I should clean up the freesias in that vase. The blossoms are falling off the stems. They don’t smell as strongly this year as they did last year. But at least I have them. I searched in the market Sunday. There was only one woman with a few tattered bunches. No gardenias this year, though. Might be the drought. Only four rains last summer. Not nearly enough. The wells in the hills are running slow. Jane’s is only seeping and Raphael’s is entirely dry. The Casa buys water from the water truck. 500 gallons every three days for laundry and showers. It comes late at night, after the other guests have gone to bed. I am awake. I hear the howl of the transfer pump starting up and the splash of water falling into the empty tank.
I think of home and my own well and always full water tank. I think of the rain that never seems to stop.
Alders ring the pasture, unfurl trembling new-green leaves above pink salmon berry flowers.

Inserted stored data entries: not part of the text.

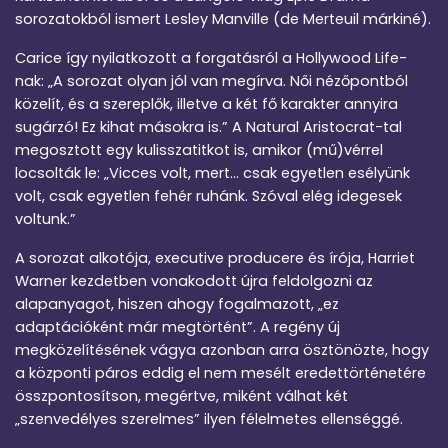
sorozatokból ismert Lesley Manville (de Merteuil márkiné).
Carice így nyilatkozott a forgatásról a Hollywood Life-
nak: „A sorozat olyan jól van megírva. Női nézőpontból
közelít, és a szereplők, illetve a két fő karakter annyira
sugárzó! Ez kihat másokra is.” A Natural Aristocrat-tal
megosztott egy kulisszatitkot is, amikor (mű)vérrel
locsolták le: „Vicces volt, mert… csak egyetlen esélyünk
volt, csak egyetlen fehér ruhánk. Szóval elég idegesek
voltunk.”
A sorozat alkotója, executive producere és írója, Harriet
Warner kezdetben vonakodott újra feldolgozni az
alapanyagot, hiszen ahogy fogalmazott, „ez
adaptációként már megtörtént”. A regény új
megközelítésének vágya azonban arra ösztönözte, hogy
a központi páros eddig el nem mesélt eredettörténetére
összpontosítson, megértve, miként válhat két
„szenvedélyes szerelmes” ilyen félelmetes ellenséggé.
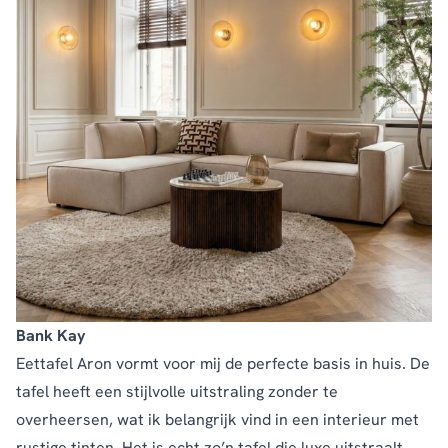
Bank Kay
Eettafel Aron vormt voor mij de perfecte basis in huis. De
tafel heeft een stijlvolle uitstraling zonder te
overheersen, wat ik belangrijk vind in een interieur met
rustige tinten. Het is echt zo’n tafel die luxe uitstraalt,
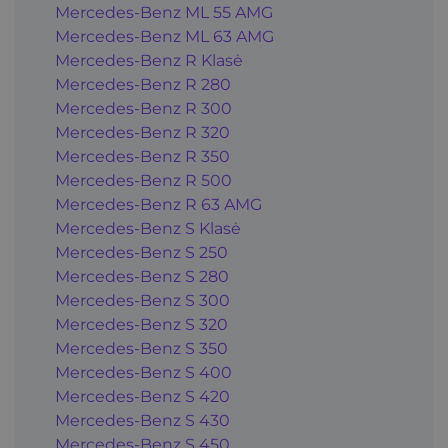
Mercedes-Benz ML 55 AMG
Mercedes-Benz ML 63 AMG
Mercedes-Benz R Klasė
Mercedes-Benz R 280
Mercedes-Benz R 300
Mercedes-Benz R 320
Mercedes-Benz R 350
Mercedes-Benz R 500
Mercedes-Benz R 63 AMG
Mercedes-Benz S Klasė
Mercedes-Benz S 250
Mercedes-Benz S 280
Mercedes-Benz S 300
Mercedes-Benz S 320
Mercedes-Benz S 350
Mercedes-Benz S 400
Mercedes-Benz S 420
Mercedes-Benz S 430
Mercedes-Benz S 450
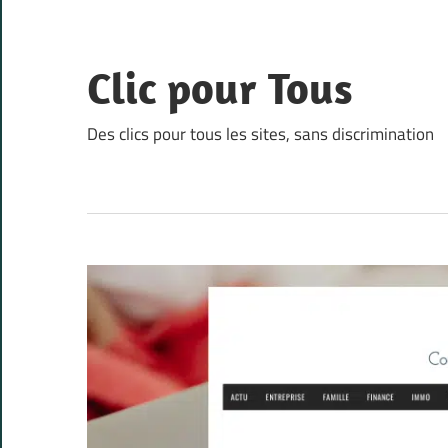
Skip
to
content
Clic pour Tous
Des clics pour tous les sites, sans discrimination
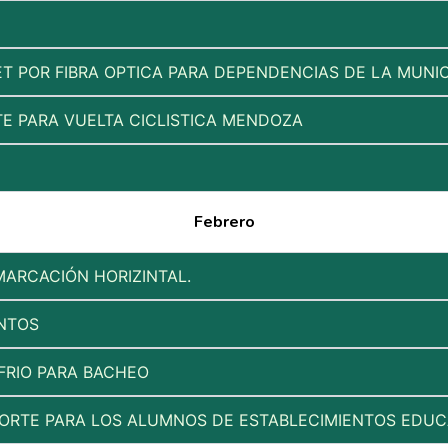
T POR FIBRA OPTICA PARA DEPENDENCIAS DE LA MUNIC
E PARA VUELTA CICLISTICA MENDOZA
Febrero
MARCACIÓN HORIZINTAL.
ENTOS
FRIO PARA BACHEO
PORTE PARA LOS ALUMNOS DE ESTABLECIMIENTOS EDUC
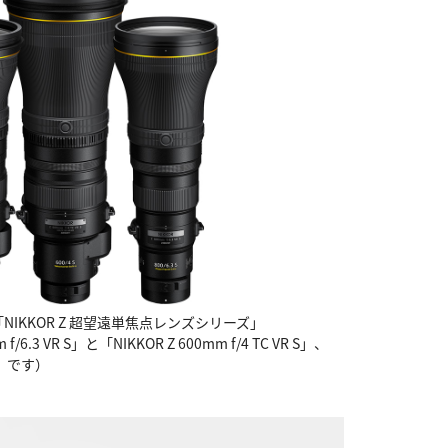
IKKOR Z 超望遠単焦点レンズシリーズ」
6.3 VR S」と「NIKKOR Z 600mm f/4 TC VR S」、
R S」です）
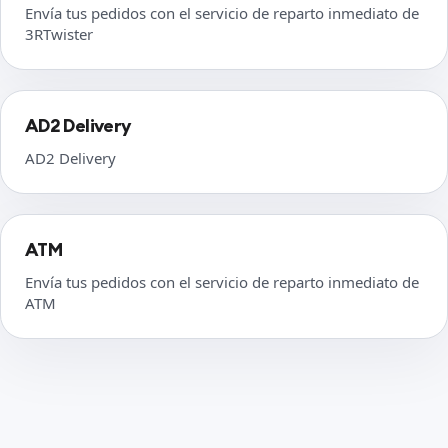
Envía tus pedidos con el servicio de reparto inmediato de
3RTwister
AD2 Delivery
AD2 Delivery
ATM
Envía tus pedidos con el servicio de reparto inmediato de
ATM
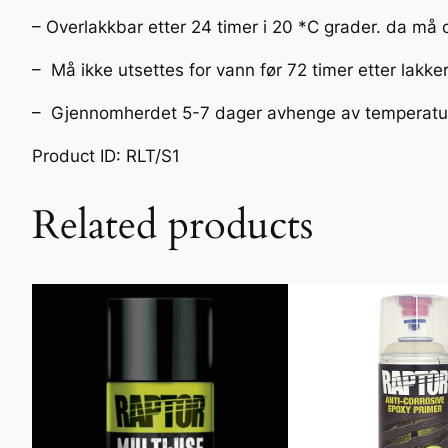
– Overlakkbar etter 24 timer i 20 *C grader. da må 
– Må ikke utsettes for vann før 72 timer etter lakke
– Gjennomherdet 5-7 dager avhenge av temperatu
Product ID: RLT/S1
Related products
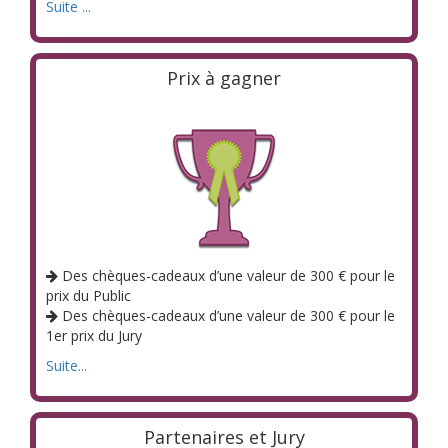
Suite ...
Prix à gagner
Des chèques-cadeaux d’une valeur de 300 € pour le
prix du Public
Des chèques-cadeaux d’une valeur de 300 € pour le
1er prix du Jury
Suite...
Partenaires et Jury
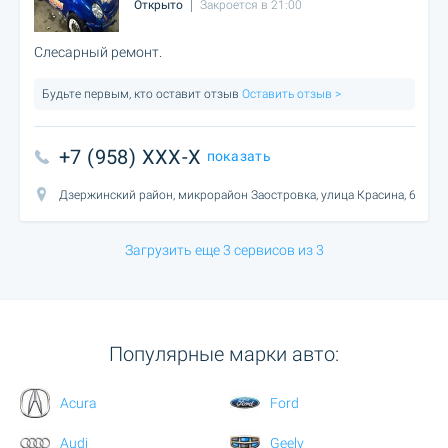
Открыто
Закроется в 21:00
Слесарный ремонт.
Будьте первым, кто оставит отзыв
Оставить отзыв >
+7 (958) XXX-X
показать
Дзержинский район, микрорайон Заостровка, улица Красина, 6
Загрузить еще 3 сервисов из 3
Популярные марки авто:
Acura
Ford
Audi
Geely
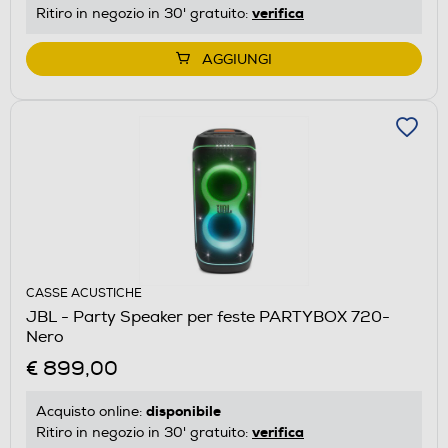
verifica
Ritiro in negozio in 30' gratuito:
AGGIUNGI
CASSE ACUSTICHE
JBL - Party Speaker per feste PARTYBOX 720-
Nero
€ 899,00
disponibile
Acquisto online:
verifica
Ritiro in negozio in 30' gratuito:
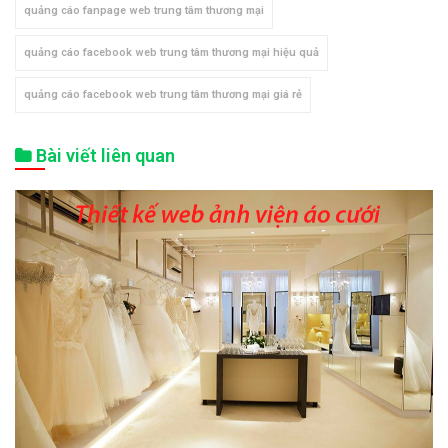
quảng cáo fanpage web trung tâm thương mại
quảng cáo facebook web trung tâm thương mại hiệu quả
quảng cáo facebook web trung tâm thương mại giá rẻ
Bài viết liên quan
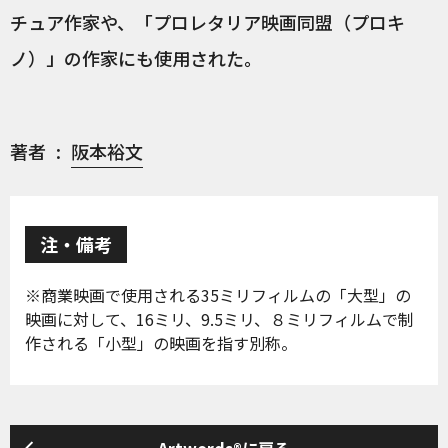
チュア作家や、「プロレタリア映画同盟（プロキ
ノ）」の作家にも使用された。
著者
阪本裕文
注・備考
※商業映画で使用される35ミリフィルムの「大型」の
映画に対して、16ミリ、9.5ミリ、８ミリフィルムで制
作される「小型」の映画を指す別称。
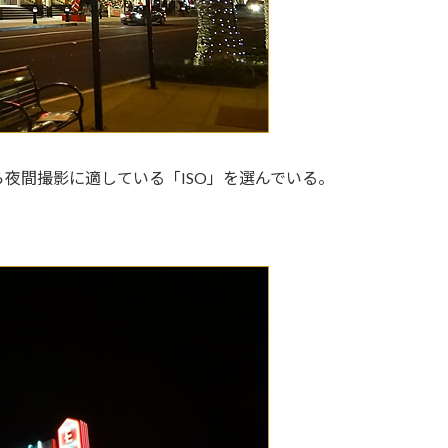
ら夜間撮影に適している「ISO」を選んでいる。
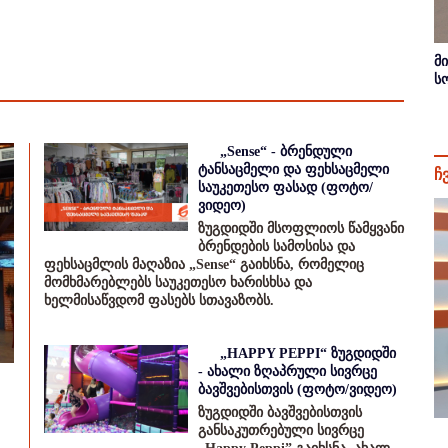
მ
ს
„Sense“ - ბრენდული
ტანსაცმელი და ფეხსაცმელი
ჩ
საუკეთესო ფასად (ფოტო/
ვიდეო)
ზუგდიდში მსოფლიოს წამყვანი
ბრენდების სამოსისა და
ფეხსაცმლის მაღაზია „Sense“ გაიხსნა, რომელიც
მომხმარებლებს საუკეთესო ხარისხსა და
ხელმისაწვდომ ფასებს სთავაზობს.
„HAPPY PEPPI“ ზუგდიდში
- ახალი ზღაპრული სივრცე
ბავშვებისთვის (ფოტო/ვიდეო)
ზუგდიდში ბავშვებისთვის
განსაკუთრებული სივრცე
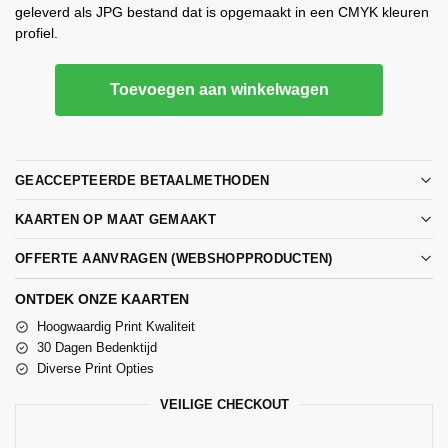
geleverd als JPG bestand dat is opgemaakt in een CMYK kleuren
profiel.
Toevoegen aan winkelwagen
GEACCEPTEERDE BETAALMETHODEN
KAARTEN OP MAAT GEMAAKT
OFFERTE AANVRAGEN (WEBSHOPPRODUCTEN)
ONTDEK ONZE KAARTEN
Hoogwaardig Print Kwaliteit
30 Dagen Bedenktijd
Diverse Print Opties
VEILIGE CHECKOUT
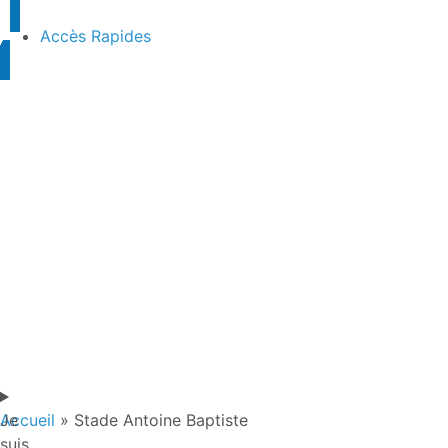
Accès Rapides
Je
Accueil
»
Stade Antoine Baptiste
suis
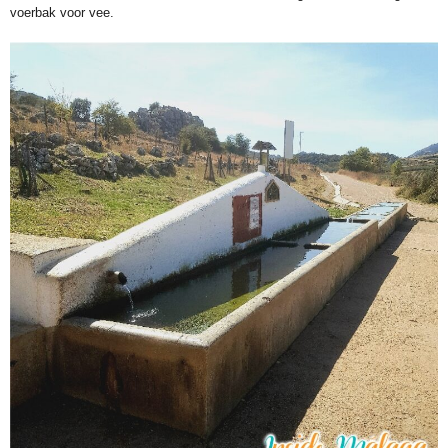
voerbak voor vee.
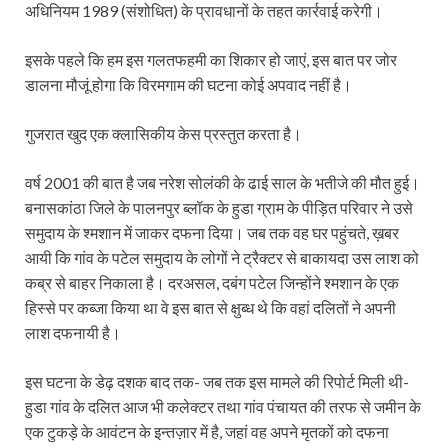
अधिनियम 1989 (संशोधित) के प्रावधानों के तहत कार्रवाई करेगी।
इसके पहले कि हम इस गलतफहमी का शिकार हो जाएं, इस बात पर जोर
डालना मौजूं होगा कि विरमगाम की घटना कोई अपवाद नहीं है।
गुजरात खुद एक क्लासिकीय केस प्रस्तुत करता है।
वर्ष 2001 की बात है जब नरेश सोलंकी के ढाई साल के भतीजे की मौत हुई।
बनासकांठा जिले के पालनपुर ब्लॉक के हुडा ग्राम के पीड़ित परिवार ने उसे
समुदाय के श्‍मशान में जाकर दफना दिया। जब तक वह घर पहुंचते, ख़बर
आयी कि गांव के पटेल समुदाय के लोगों ने ट्रैक्टर से बाकायदा उस लाश को
कब्र से बाहर निकाला है। दरअसल, दबंग पटेल जिन्होंने श्‍मशान के एक
हिस्से पर कब्जा किया था वे इस बात से क्षुब्ध थे कि वहां दलितों ने अपनी
लाश दफनायी है।
इस घटना के डेढ़ दशक बाद तक- जब तक इस मामले की रिपोर्ट मिली थी-
हुडा गांव के दलित आज भी कलेक्टर तथा गांव पंचायत की तरफ से जमीन के
एक टुकड़े के आवंटन के इन्तज़ार में है, जहां वह अपने मृतकों को दफना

I stand with my arms folded on the half door of the stall. At my back, stored hay that smells like last summer’s heat remembered.
The sheep arrange themselves at the mangers. Everyone shoving except for the old ram whose stiff knees counsel patience. One ewe scrambles up to stand in the manger. The others eat calmly from underneath her grass fat belly.
Fluttering in front of a mess of twigs and mud and spit glued to the top of a post, two barn swallows bicker over who will get the best nest above the hay loft and who will have to settle for second best in the feed room.
My oldest ewe leaves off eating and shambles toward me, head thrust forward, asking for a scratch on the chin and the chance to nibble on my gloved hand.
The swallows flicker in and out of the stall door. Warm buff bellies and blue-black heads, tails fletched like arrows. darts that throw themselves through the air, they circle the pasture above the robins that hop awkwardly, searching for grubs in the new grass.
The sheep settle into the business of eating their figure-8 chewing a soft, round motion that grinds the hay against their molars.
pansies, pensées, senses. thoughts— a bouquet of violets,
a violence of violets. voile, voice, voices on my radio. radio waves, waves on the beach head, brain head. my bullying brain carried off by the tidal bore.
how many times will you accept my ungenerous impulse to control your voice. my unvoiced vowels.
after frustration, incoherence. incandescent syntax of fury.
wrath: such a pretty word for the explosive, punching, punishing result of thwarted desire.
athwart: to lie crosswise. as my anger lies at right angles to this keel.
this ocean isn’t big enough, the far shore isn’t far enough to keep you safe. from my punching fist the slap of my open hand.
open hand: that should caress that should make an offering, make a confession.
but the eddy will pull me down again and we will drown in salt and longing.